▸ Problem description:
Repeat the whole listing exactly as written.

Segmentation data

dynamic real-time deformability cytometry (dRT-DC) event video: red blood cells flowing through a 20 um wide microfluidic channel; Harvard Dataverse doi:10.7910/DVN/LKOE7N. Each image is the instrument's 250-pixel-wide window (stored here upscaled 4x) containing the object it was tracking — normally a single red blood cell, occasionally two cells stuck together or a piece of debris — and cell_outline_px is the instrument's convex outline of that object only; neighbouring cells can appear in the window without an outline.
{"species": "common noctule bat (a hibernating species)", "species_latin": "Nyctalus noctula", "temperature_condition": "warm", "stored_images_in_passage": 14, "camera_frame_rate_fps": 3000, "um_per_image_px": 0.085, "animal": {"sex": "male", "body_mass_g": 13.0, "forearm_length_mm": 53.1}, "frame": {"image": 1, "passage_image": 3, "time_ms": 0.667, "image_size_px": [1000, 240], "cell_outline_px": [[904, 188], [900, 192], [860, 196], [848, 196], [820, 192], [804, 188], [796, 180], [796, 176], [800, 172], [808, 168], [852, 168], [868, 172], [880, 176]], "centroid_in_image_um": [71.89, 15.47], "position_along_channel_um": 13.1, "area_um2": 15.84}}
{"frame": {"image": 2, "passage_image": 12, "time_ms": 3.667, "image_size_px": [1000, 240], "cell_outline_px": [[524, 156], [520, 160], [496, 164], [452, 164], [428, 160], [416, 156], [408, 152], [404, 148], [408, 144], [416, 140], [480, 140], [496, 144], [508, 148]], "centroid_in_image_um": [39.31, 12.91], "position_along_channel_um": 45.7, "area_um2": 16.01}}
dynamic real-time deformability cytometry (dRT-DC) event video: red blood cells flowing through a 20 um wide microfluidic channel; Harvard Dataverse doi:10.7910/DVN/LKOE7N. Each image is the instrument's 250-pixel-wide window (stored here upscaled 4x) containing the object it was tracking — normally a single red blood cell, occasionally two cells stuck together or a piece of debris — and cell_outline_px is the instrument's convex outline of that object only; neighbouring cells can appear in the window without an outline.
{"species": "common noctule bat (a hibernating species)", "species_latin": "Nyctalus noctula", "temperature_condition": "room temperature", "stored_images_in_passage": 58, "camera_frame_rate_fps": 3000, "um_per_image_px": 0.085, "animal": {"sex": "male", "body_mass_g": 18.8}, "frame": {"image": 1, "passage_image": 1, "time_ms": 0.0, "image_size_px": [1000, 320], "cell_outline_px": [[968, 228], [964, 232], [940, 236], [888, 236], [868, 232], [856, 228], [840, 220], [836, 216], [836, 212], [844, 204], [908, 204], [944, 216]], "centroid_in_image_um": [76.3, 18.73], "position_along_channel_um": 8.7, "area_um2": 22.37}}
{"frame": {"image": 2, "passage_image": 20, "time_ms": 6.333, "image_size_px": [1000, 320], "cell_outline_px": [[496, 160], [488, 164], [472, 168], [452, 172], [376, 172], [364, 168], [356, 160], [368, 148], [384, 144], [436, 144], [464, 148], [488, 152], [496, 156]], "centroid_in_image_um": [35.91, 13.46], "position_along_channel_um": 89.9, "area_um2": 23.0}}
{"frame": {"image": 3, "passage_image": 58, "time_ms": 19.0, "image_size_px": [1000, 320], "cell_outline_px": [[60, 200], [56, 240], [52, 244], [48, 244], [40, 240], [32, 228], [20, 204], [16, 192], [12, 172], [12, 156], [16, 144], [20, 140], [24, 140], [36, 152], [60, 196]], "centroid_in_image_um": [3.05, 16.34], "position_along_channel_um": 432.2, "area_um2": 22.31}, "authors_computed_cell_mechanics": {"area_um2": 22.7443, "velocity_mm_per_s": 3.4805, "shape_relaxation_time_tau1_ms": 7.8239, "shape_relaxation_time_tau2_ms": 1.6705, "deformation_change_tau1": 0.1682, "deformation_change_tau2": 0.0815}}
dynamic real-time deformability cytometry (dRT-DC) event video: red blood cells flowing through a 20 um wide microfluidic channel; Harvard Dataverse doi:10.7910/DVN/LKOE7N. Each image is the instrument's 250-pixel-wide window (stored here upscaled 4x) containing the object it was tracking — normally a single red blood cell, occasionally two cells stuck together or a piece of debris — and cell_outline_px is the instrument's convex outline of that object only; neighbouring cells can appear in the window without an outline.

▸ Solution for this task:
dynamic real-time deformability cytometry (dRT-DC) event video: red blood cells flowing through a 20 um wide microfluidic channel; Harvard Dataverse doi:10.7910/DVN/LKOE7N. Each image is the instrument's 250-pixel-wide window (stored here upscaled 4x) containing the object it was tracking — normally a single red blood cell, occasionally two cells stuck together or a piece of debris — and cell_outline_px is the instrument's convex outline of that object only; neighbouring cells can appear in the window without an outline.
{"species": "common noctule bat (a hibernating species)", "species_latin": "Nyctalus noctula", "temperature_condition": "warm", "stored_images_in_passage": 14, "camera_frame_rate_fps": 3000, "um_per_image_px": 0.085, "animal": {"sex": "male", "body_mass_g": 13.0, "forearm_length_mm": 53.1}, "frame": {"image": 1, "passage_image": 3, "time_ms": 0.667, "image_size_px": [1000, 240], "cell_outline_px": [[904, 188], [900, 192], [860, 196], [848, 196], [820, 192], [804, 188], [796, 180], [796, 176], [800, 172], [808, 168], [852, 168], [868, 172], [880, 176]], "centroid_in_image_um": [71.89, 15.47], "position_along_channel_um": 13.1, "area_um2": 15.84}}
{"frame": {"image": 2, "passage_image": 12, "time_ms": 3.667, "image_size_px": [1000, 240], "cell_outline_px": [[524, 156], [520, 160], [496, 164], [452, 164], [428, 160], [416, 156], [408, 152], [404, 148], [408, 144], [416, 140], [480, 140], [496, 144], [508, 148]], "centroid_in_image_um": [39.31, 12.91], "position_along_channel_um": 45.7, "area_um2": 16.01}}
dynamic real-time deformability cytometry (dRT-DC) event video: red blood cells flowing through a 20 um wide microfluidic channel; Harvard Dataverse doi:10.7910/DVN/LKOE7N. Each image is the instrument's 250-pixel-wide window (stored here upscaled 4x) containing the object it was tracking — normally a single red blood cell, occasionally two cells stuck together or a piece of debris — and cell_outline_px is the instrument's convex outline of that object only; neighbouring cells can appear in the window without an outline.
{"species": "common noctule bat (a hibernating species)", "species_latin": "Nyctalus noctula", "temperature_condition": "room temperature", "stored_images_in_passage": 58, "camera_frame_rate_fps": 3000, "um_per_image_px": 0.085, "animal": {"sex": "male", "body_mass_g": 18.8}, "frame": {"image": 1, "passage_image": 1, "time_ms": 0.0, "image_size_px": [1000, 320], "cell_outline_px": [[968, 228], [964, 232], [940, 236], [888, 236], [868, 232], [856, 228], [840, 220], [836, 216], [836, 212], [844, 204], [908, 204], [944, 216]], "centroid_in_image_um": [76.3, 18.73], "position_along_channel_um": 8.7, "area_um2": 22.37}}
{"frame": {"image": 2, "passage_image": 20, "time_ms": 6.333, "image_size_px": [1000, 320], "cell_outline_px": [[496, 160], [488, 164], [472, 168], [452, 172], [376, 172], [364, 168], [356, 160], [368, 148], [384, 144], [436, 144], [464, 148], [488, 152], [496, 156]], "centroid_in_image_um": [35.91, 13.46], "position_along_channel_um": 89.9, "area_um2": 23.0}}
{"frame": {"image": 3, "passage_image": 58, "time_ms": 19.0, "image_size_px": [1000, 320], "cell_outline_px": [[60, 200], [56, 240], [52, 244], [48, 244], [40, 240], [32, 228], [20, 204], [16, 192], [12, 172], [12, 156], [16, 144], [20, 140], [24, 140], [36, 152], [60, 196]], "centroid_in_image_um": [3.05, 16.34], "position_along_channel_um": 432.2, "area_um2": 22.31}, "authors_computed_cell_mechanics": {"area_um2": 22.7443, "velocity_mm_per_s": 3.4805, "shape_relaxation_time_tau1_ms": 7.8239, "shape_relaxation_time_tau2_ms": 1.6705, "deformation_change_tau1": 0.1682, "deformation_change_tau2": 0.0815}}
dynamic real-time deformability cytometry (dRT-DC) event video: red blood cells flowing through a 20 um wide microfluidic channel; Harvard Dataverse doi:10.7910/DVN/LKOE7N. Each image is the instrument's 250-pixel-wide window (stored here upscaled 4x) containing the object it was tracking — normally a single red blood cell, occasionally two cells stuck together or a piece of debris — and cell_outline_px is the instrument's convex outline of that object only; neighbouring cells can appear in the window without an outline.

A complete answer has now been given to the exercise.